For an ease of installation, or an easy way of leveling a wall mounted cabinet, a "french cleat" mounting method makes installation easier, but not necessarily better. There still is the integrity of the cabinet cleat and how well that is fixed to the cabinet. It's the same method as a hang rail. So however installed affords a component to mounting to the wall.

Taking the "french cleat" method a step further, the wall member of the cleat has to be installed properly in order to make the mating of the two cleats a binding attachment to the wall. In using a "french cleat", the wall member is the basic difference in what may fail in the attachment to the wall, over just using a hang rail. It's just another piece to the parts that's an oddball. 

Properly configured and installed, a "french cleat" method is a good mounting method, and can allow easy install/uninstall if needed. It does require more of the cabinet depth to accommodate the members. IMO, a direct mounting of a cabinet with a hang rail is still my first choice.












 







.


----------



## kinghong1970 (Jul 28, 2011)

abetrman said:


> Kinghong,
> 
> The place you are living, do you own? I ask because I am wondering if opening the wall and placing some backing additional support is an option for such a size vanity.
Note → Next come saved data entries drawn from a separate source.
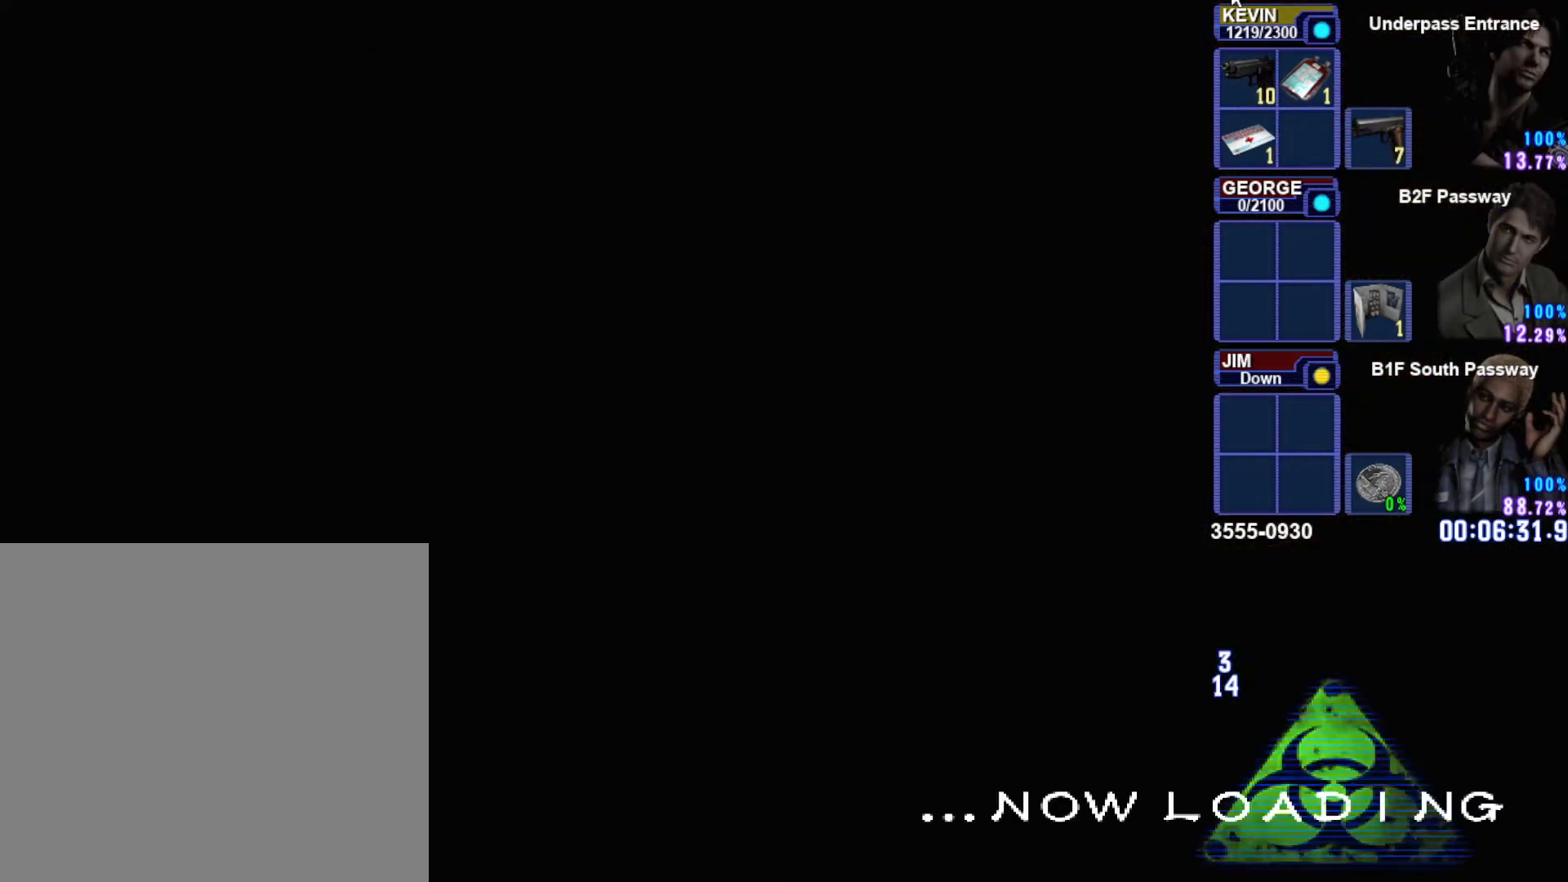
{"buttons": [], "left_stick": "center", "right_stick": "center", "button_events": []}
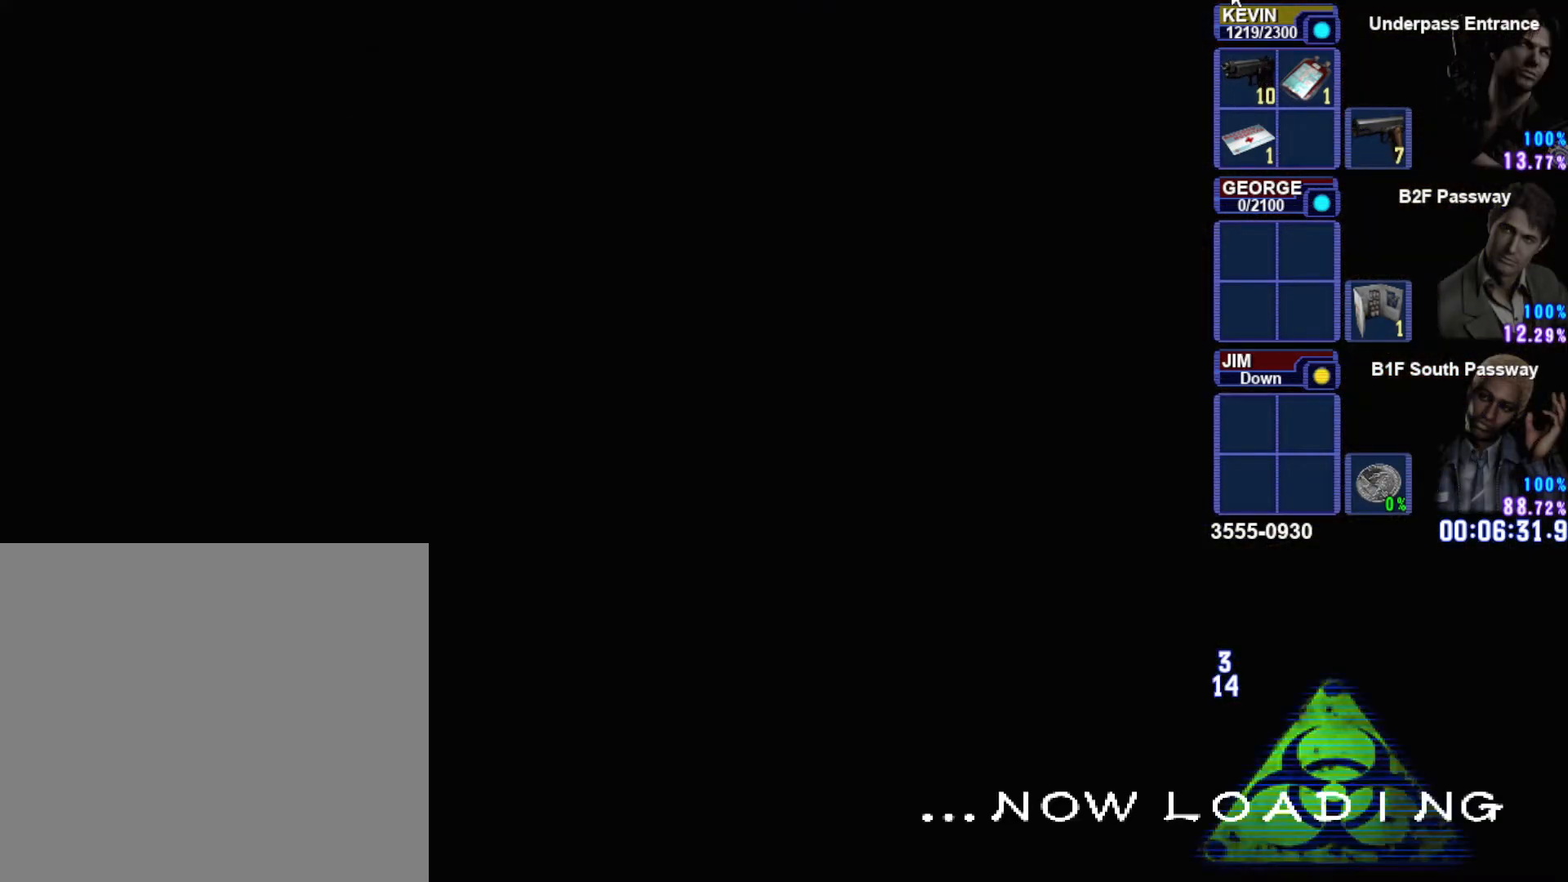
{"buttons": ["DPAD_DOWN"], "left_stick": "center", "right_stick": "center", "button_events": [[133, "DPAD_DOWN", "down"]]}
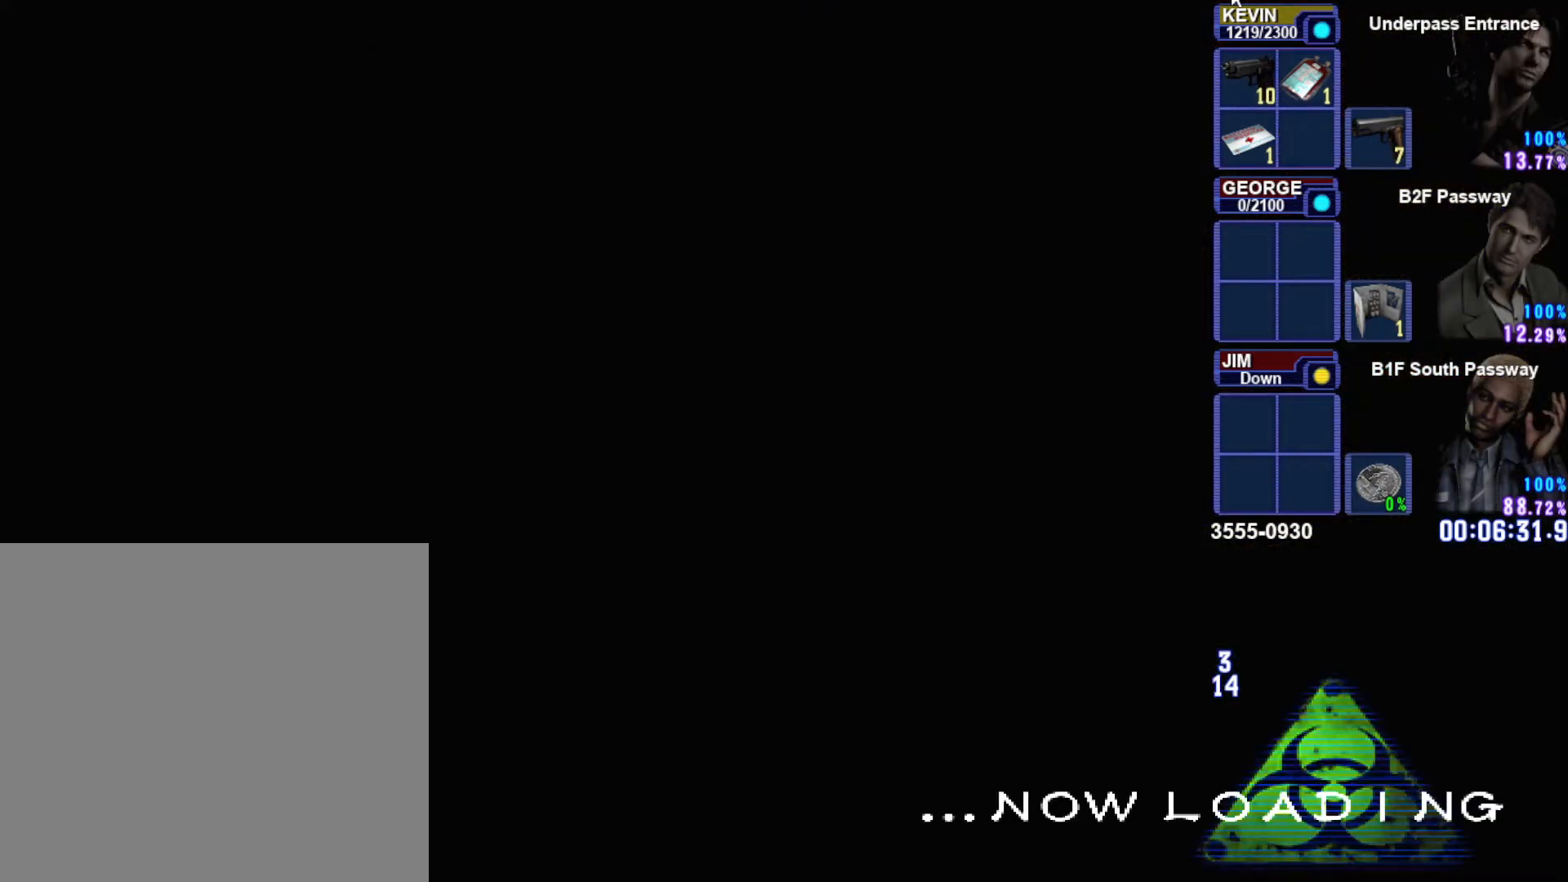
{"buttons": ["DPAD_DOWN"], "left_stick": "center", "right_stick": "center", "button_events": []}
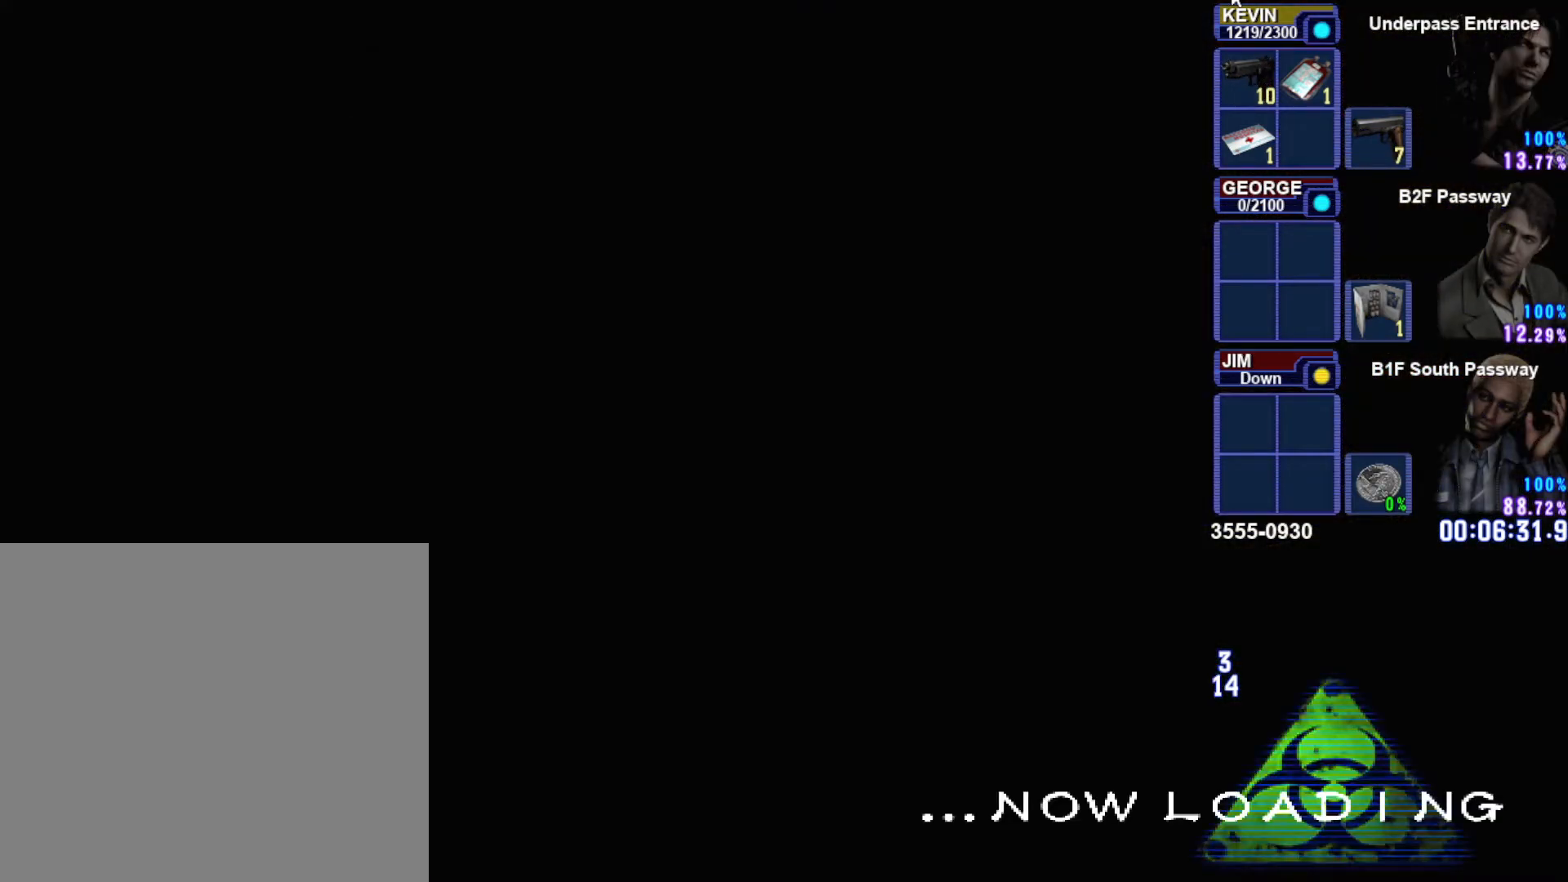
{"buttons": ["DPAD_DOWN"], "left_stick": "center", "right_stick": "center", "button_events": [[117, "DPAD_DOWN", "up"], [450, "DPAD_DOWN", "down"]]}
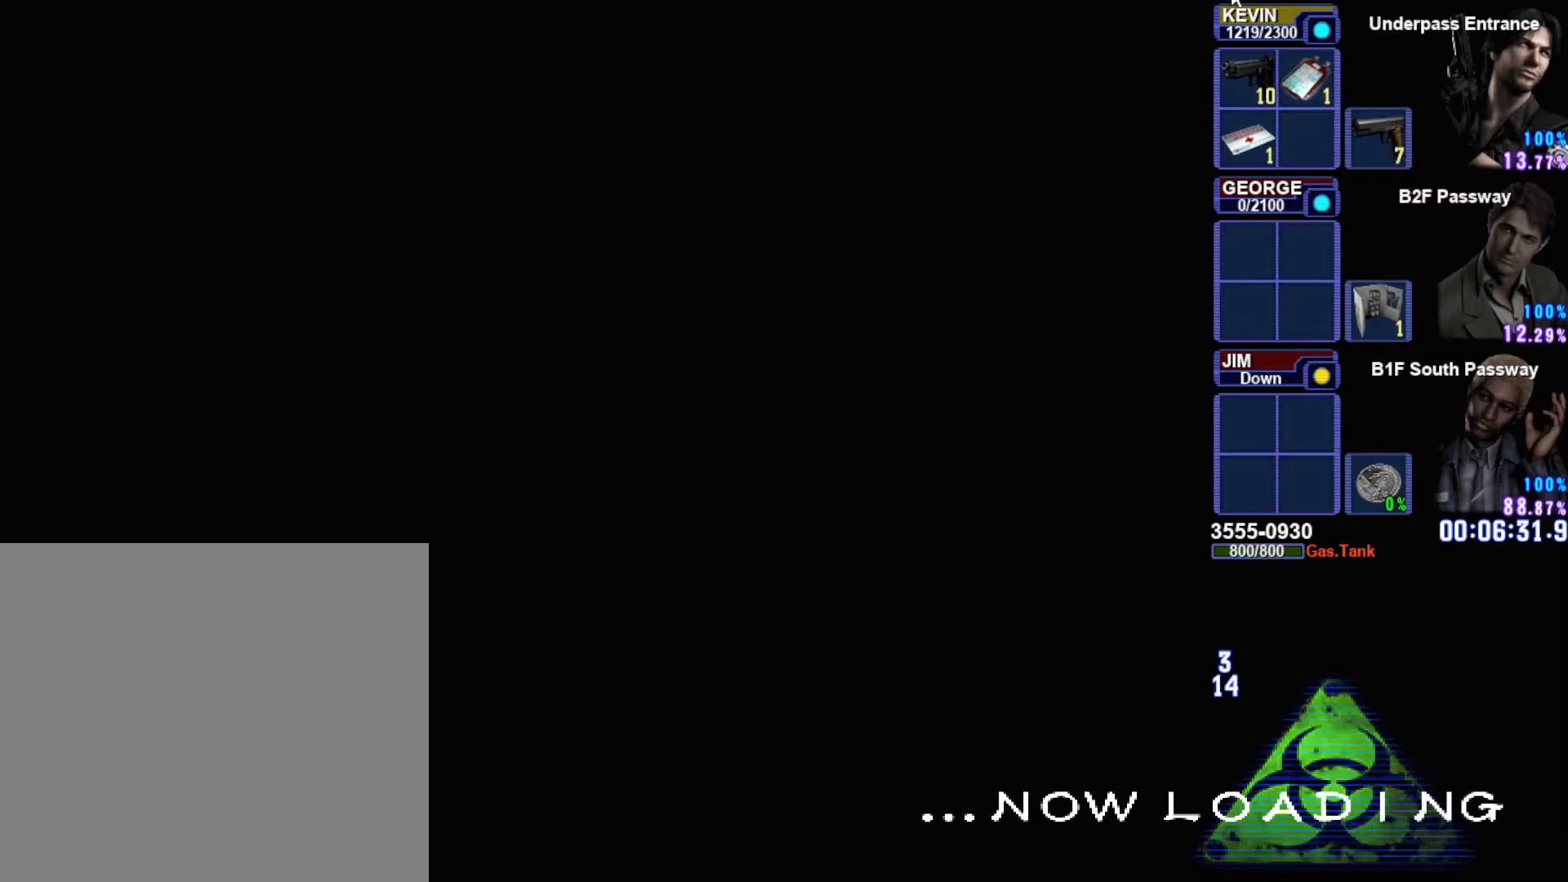
{"buttons": [], "left_stick": "center", "right_stick": "center", "button_events": [[483, "DPAD_DOWN", "up"]]}
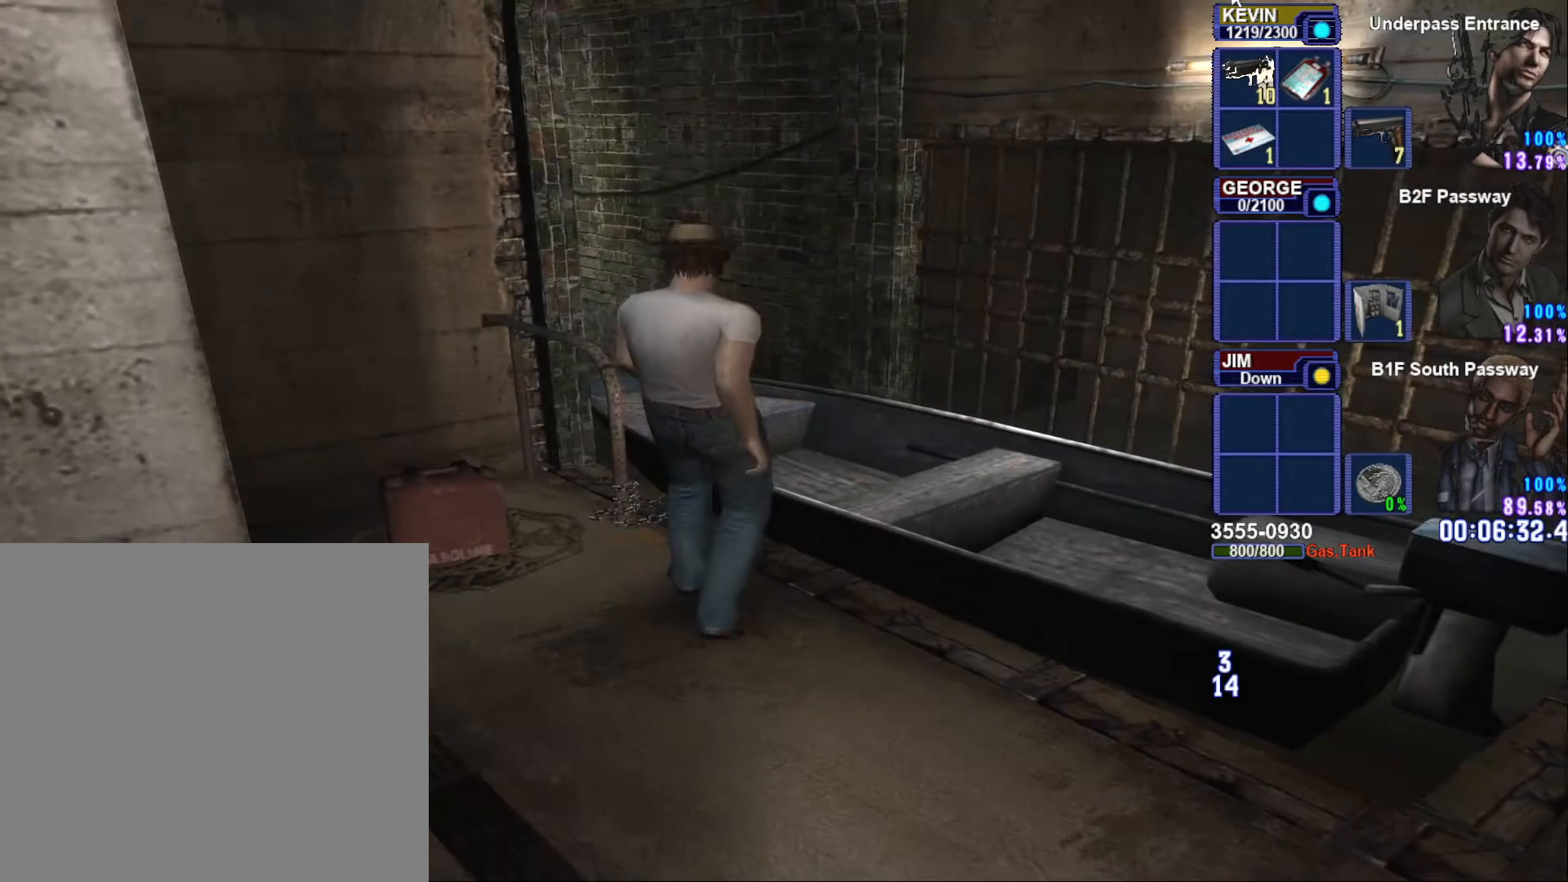
{"buttons": ["SQUARE"], "left_stick": "down-right", "right_stick": "center", "button_events": [[167, "SQUARE", "down"]]}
yessir! i own the house... it was built in '85 and over the years, it's in serious need of some renovations...

opening up the drywall is possible, i can install some backing support... but atm, being such a nub, what and how?


----------



## kinghong1970 (Jul 28, 2011)

cabinetman said:


> Wall mounted cabinets when constructed with a hang rail, or a substantial back (1/2" ply minimum) secured in a rabbet, are best installed with screws into studs (either wood or metal), or in wall grounds. Properly done, will afford all the support needed.
> 
> For an ease of installation, or an easy way of leveling a wall mounted cabinet, a "french cleat" mounting method makes installation easier, but not necessarily better. There still is the integrity of the cabinet cleat and how well that is fixed to the cabinet. It's the same method as a hang rail. So however installed affords a component to mounting to the wall.
> 
> ...


learn something new every day...

so now i know what those thingamajiggy is called... french cleat!

do you have any source for the hang rail?
can't seem to find any image/source for it.

closest thing i've found was a DIN rail over from mcmasters... but not sure if that is what you mean.

thanks for that detailed reply.


----------



## cabinetman (Jul 5, 2007)

kinghong1970 said:


> do you have any source for the hang rail?
> can't seem to find any image/source for it.
> 
> closest thing i've found was a DIN rail over from mcmasters... but not sure if that is what you mean.
> ...


A hang rail is nothing more than a strip of wood or plywood (can come from shop scrap...nothing extra to buy), commonly 3/4" thick by 2.5" to 3" or more that gets mounted between the ends of a cabinet and to the underside of the top of the cabinet (for an upper wall mount cabinet). It can be installed behind a 1/4" back (which requires a rabbet deep enough for the rail and back and any scribed figured in).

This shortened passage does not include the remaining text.